No Processo 04, a requerente informou que, depois de idas e vindas no relacionamento, com relatos de violência psicológica ("na interpretação da ofendida tais atitudes se tratavam de assédio psicológico conhecido como gaslighting7”), moral e patrimonial, já tendo sido vítima de stalking por meio de redes sociais, o ex-companheiro teria invadido sua residência para furtar um documento de confissão de dívida que assinou em benefício dela. Nos pedidos de MPU, requereu que o sujeito devolvesse o documento a ela, bem como solicitou as outras medidas cautelares de afastamento. O magistrado indeferiu o pedido sob a alegação de que medidas protetivas "servem para preservar a integridade física e psicológica da mulher”8 e não para realizar cobrança de dívidas, ignorando dessa forma as práticas de perseguição geradoras de medo, alegado pela mulher, e de disputa patrimonial.

Por outro lado, em alguns dos indeferimentos identificamos a invisibilidade não apenas de alguns tipos de violência de gênero, tais como a violência psicológica, mas do próprio enquadramento de uma dimensão de gênero no conflito levado ao Juizado. No Processo 05, no qual figuravam como partes a enteada e o ex-padrasto, a vítima relata que descobriu uma traição à sua mãe pelo ex-padrasto e que relatou o fato à genitora, que preferiu acabar com o relacionamento. Como a vítima e o ofensor trabalhavam no mesmo local, ela no período da noite e ele no período da manhã, o ex-padrasto passou a ameaçá-la constantemente quando se encontravam nos momentos de mudança de turno, chegando a afirmar: "Então você quer me peitar?! Quer me peitar?! Quer dizer que eu não posso fazer nada, que sou um mero encarregado?! Pode deixar, eu vou te mostrar o poder que eu tenho, você está enganada!”.

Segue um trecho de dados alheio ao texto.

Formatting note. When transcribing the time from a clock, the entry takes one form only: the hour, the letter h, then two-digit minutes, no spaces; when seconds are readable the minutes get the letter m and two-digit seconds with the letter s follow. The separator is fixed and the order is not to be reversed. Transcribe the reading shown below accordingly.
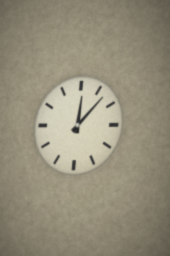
12h07
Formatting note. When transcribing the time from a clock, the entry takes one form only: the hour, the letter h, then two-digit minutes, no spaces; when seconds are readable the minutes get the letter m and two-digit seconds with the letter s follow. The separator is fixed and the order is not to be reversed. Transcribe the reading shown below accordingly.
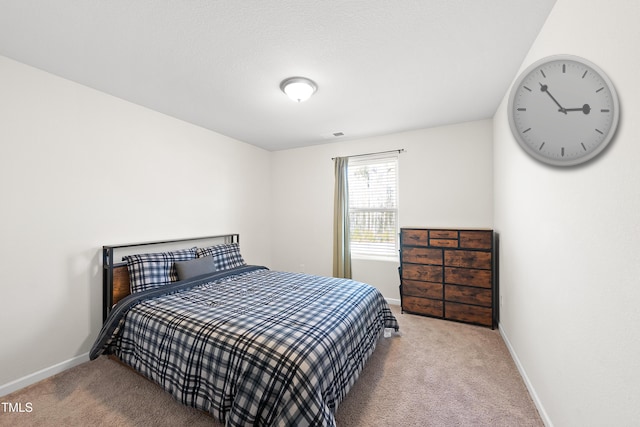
2h53
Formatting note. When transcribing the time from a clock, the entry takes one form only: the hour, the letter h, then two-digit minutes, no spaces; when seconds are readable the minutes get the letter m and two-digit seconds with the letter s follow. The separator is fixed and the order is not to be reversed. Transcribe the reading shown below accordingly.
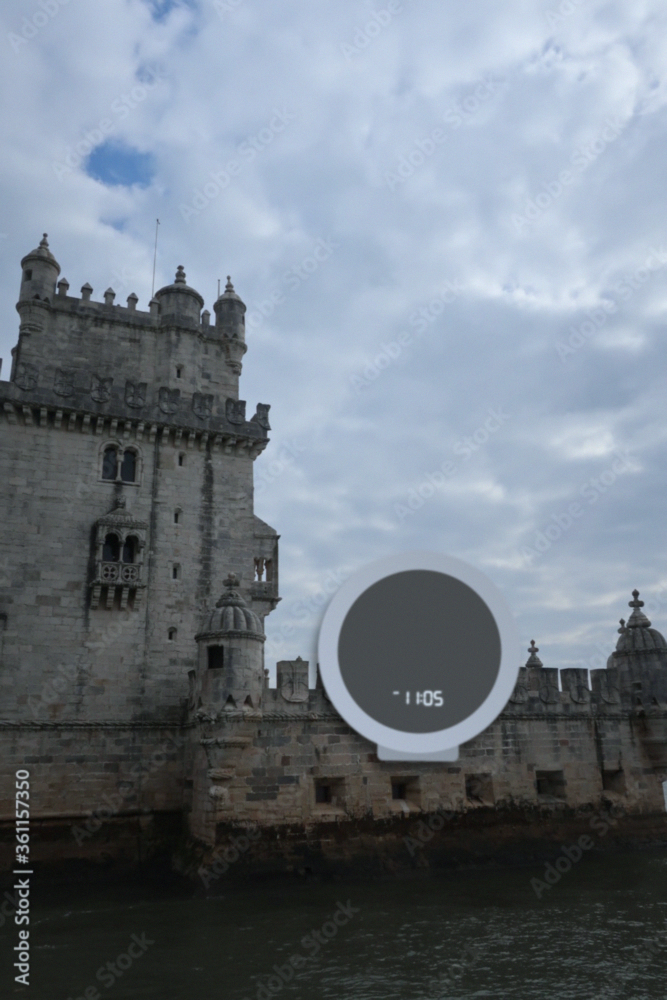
11h05
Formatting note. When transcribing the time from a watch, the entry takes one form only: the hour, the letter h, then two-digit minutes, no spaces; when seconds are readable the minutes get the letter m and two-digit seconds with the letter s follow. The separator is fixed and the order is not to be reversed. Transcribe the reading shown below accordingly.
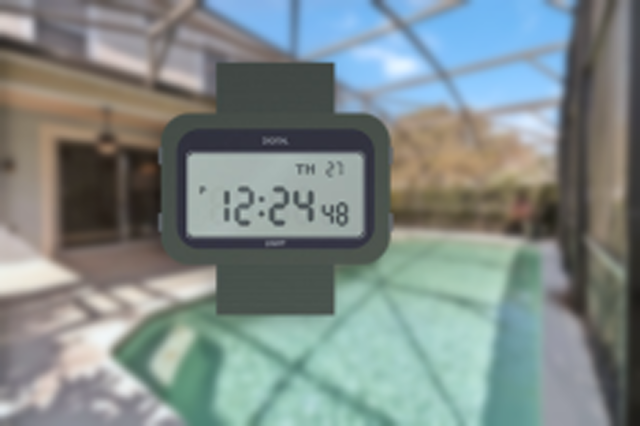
12h24m48s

O magistrado indeferiu o pedido de MPU sob a fundamentação de que não havia motivação de gênero na disputa, pois as condutas imputadas ao requerido se deram pelo fato de que a vítima contribuiu para o fim da relação do ofensor com a genitora da requerente e não por sua condição de mulher. Connel (2015) identifica as práticas sociais fundadas na ordem de gênero em quatro dimensões: poder, produção, catexia e simbolismo.9 É justo na dimensão do poder que localizamos o conflito descrito anteriormente, na medida em que ele se organiza a partir de uma relação de dominação e de suposição de direito à dominação pela parte do padrasto. A sua fala ressalta seu temor em perder a autoridade e o controle que antes tinha no relacionamento. Nos moldes do conceito de gênero apresentado por Connel, ele era o sujeito que mandava, que dominava e que era influente. Percebe-se, ademais, que seu alcance direto sobre a companheira foi extinto e deslocado para a enteada, visando submetê-la à sua influência.

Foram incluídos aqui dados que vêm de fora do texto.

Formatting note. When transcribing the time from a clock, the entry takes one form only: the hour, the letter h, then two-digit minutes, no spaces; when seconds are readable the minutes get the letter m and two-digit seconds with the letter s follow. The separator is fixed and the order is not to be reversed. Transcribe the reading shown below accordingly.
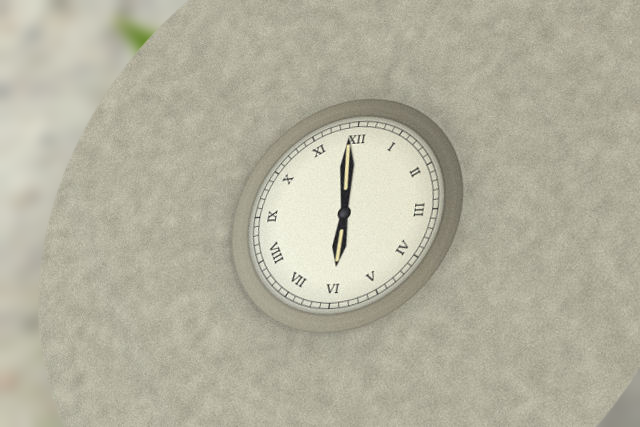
5h59
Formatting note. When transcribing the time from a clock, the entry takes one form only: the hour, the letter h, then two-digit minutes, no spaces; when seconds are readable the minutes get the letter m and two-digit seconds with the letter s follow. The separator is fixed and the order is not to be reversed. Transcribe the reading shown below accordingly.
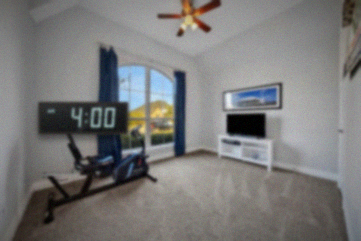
4h00
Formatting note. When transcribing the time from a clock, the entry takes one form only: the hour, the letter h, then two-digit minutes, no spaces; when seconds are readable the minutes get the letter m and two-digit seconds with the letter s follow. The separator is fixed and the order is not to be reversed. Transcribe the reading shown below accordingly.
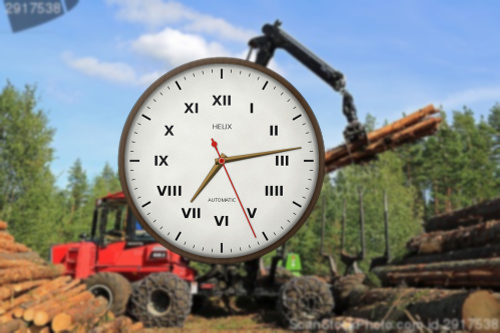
7h13m26s
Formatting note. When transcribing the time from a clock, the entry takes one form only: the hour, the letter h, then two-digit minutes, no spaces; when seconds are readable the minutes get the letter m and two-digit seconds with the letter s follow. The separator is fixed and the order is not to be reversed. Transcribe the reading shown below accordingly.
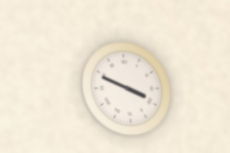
3h49
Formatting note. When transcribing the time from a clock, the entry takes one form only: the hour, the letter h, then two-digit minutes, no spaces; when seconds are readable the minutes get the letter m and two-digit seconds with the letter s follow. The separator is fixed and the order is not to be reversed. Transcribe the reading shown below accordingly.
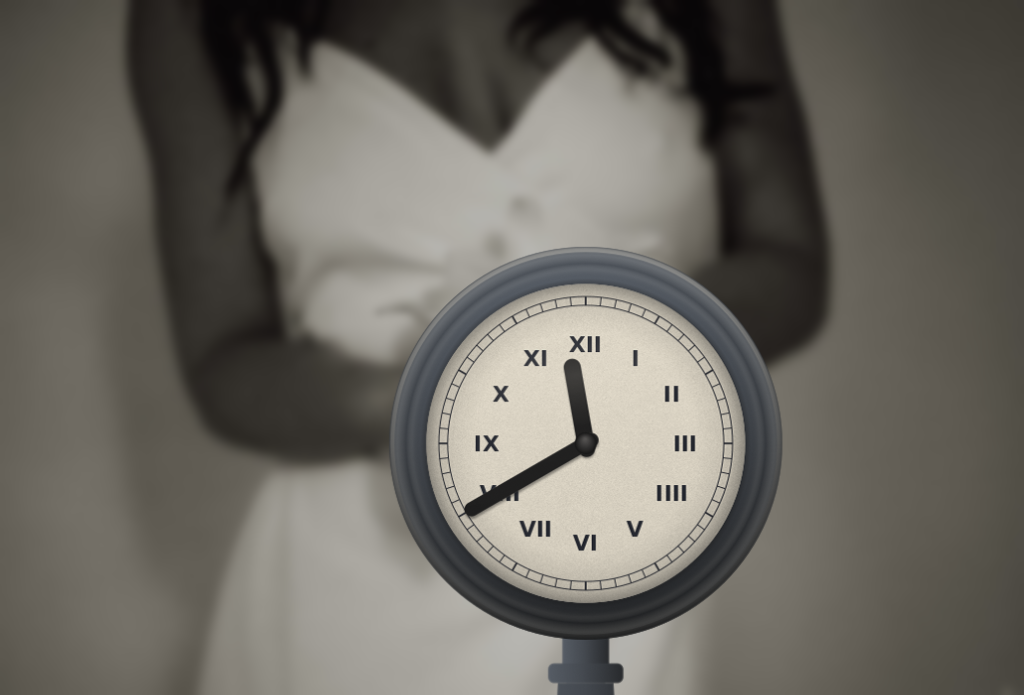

Nesse sentido, constata-se a conduta realizada em um contexto de ordem de gênero, capaz de atrair a incidência da LMP. De fato, a Exposição de Motivos da Lei n. 11.340/2006 aduz que: "a violência intrafamiliar expressa dinâmicas de poder e afeto, nas quais estão presentes relações de subordinação e dominação [...]. Um sistema de dominação passa a considerar natural uma desigualdade socialmente construída”. A própria legislação se baseia na identificação de relacionamentos hierarquicamente posicionados, independentemente dos múltiplos motivos do agente no momento da ação.

Tanto no exemplo do primeiro caso quanto do último aqui apresentado, observamos, nos indeferimentos das MPUs, uma invisibilidade (gender blindness) nos sentidos atribuídos ao que é violento e que está fundado em uma relação de desigualdade de gênero. Tal sentido parece assentar-se em uma perspectiva hegemônica de violência fundada nas práticas de agressão entre homens no espaço público, em detrimento das relações afetivas domésticas dos casos em questão, que têm um sentido de continuidade e são baseadas em posições sociais gendrificadas.

4. MEDO

Nas decisões de indeferimento também restou evidenciada uma invisibilidade da gendrificação dos sentidos do medo, alinhada aos sentidos hegemônicos de violência exemplificados anteriormente. O medo é posto como reação irracional às investidas dos ofensores, ocultando-se as disputas de poder e de imposições de controle da vida do outro.Tem-se que as interpretações das relações entre a vítima e o agressor e as concepções do medo são "gender-blind” (termo utilizado por Walklate para explicar como a experiência do universal é masculina e ignora as relações assimétricas de gênero).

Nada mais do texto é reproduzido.